#### Items from a dataset:
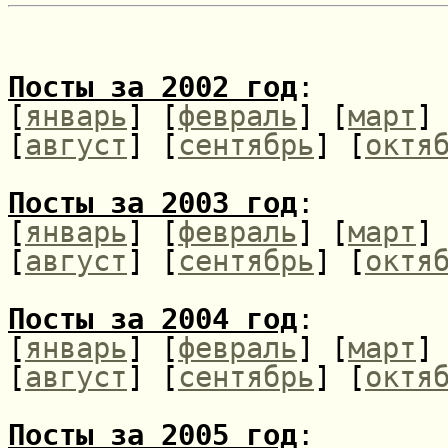
Посты за 2002 год
:
[
январь
] [
февраль
] [
март
]
[
август
] [
сентябрь
] [
октя
Посты за 2003 год
:
[
январь
] [
февраль
] [
март
]
[
август
] [
сентябрь
] [
октя
Посты за 2004 год
:
[
январь
] [
февраль
] [
март
]
[
август
] [
сентябрь
] [
октя
Посты за 2005 год
:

#### Work task:
An exact copy of the records is required. Pictures do not belong in it.

#### Answer box:
Посты за 2002 год
:
[
январь
] [
февраль
] [
март
]
[
август
] [
сентябрь
] [
октя
Посты за 2003 год
:
[
январь
] [
февраль
] [
март
]
[
август
] [
сентябрь
] [
октя
Посты за 2004 год
:
[
январь
] [
февраль
] [
март
]
[
август
] [
сентябрь
] [
октя
Посты за 2005 год
:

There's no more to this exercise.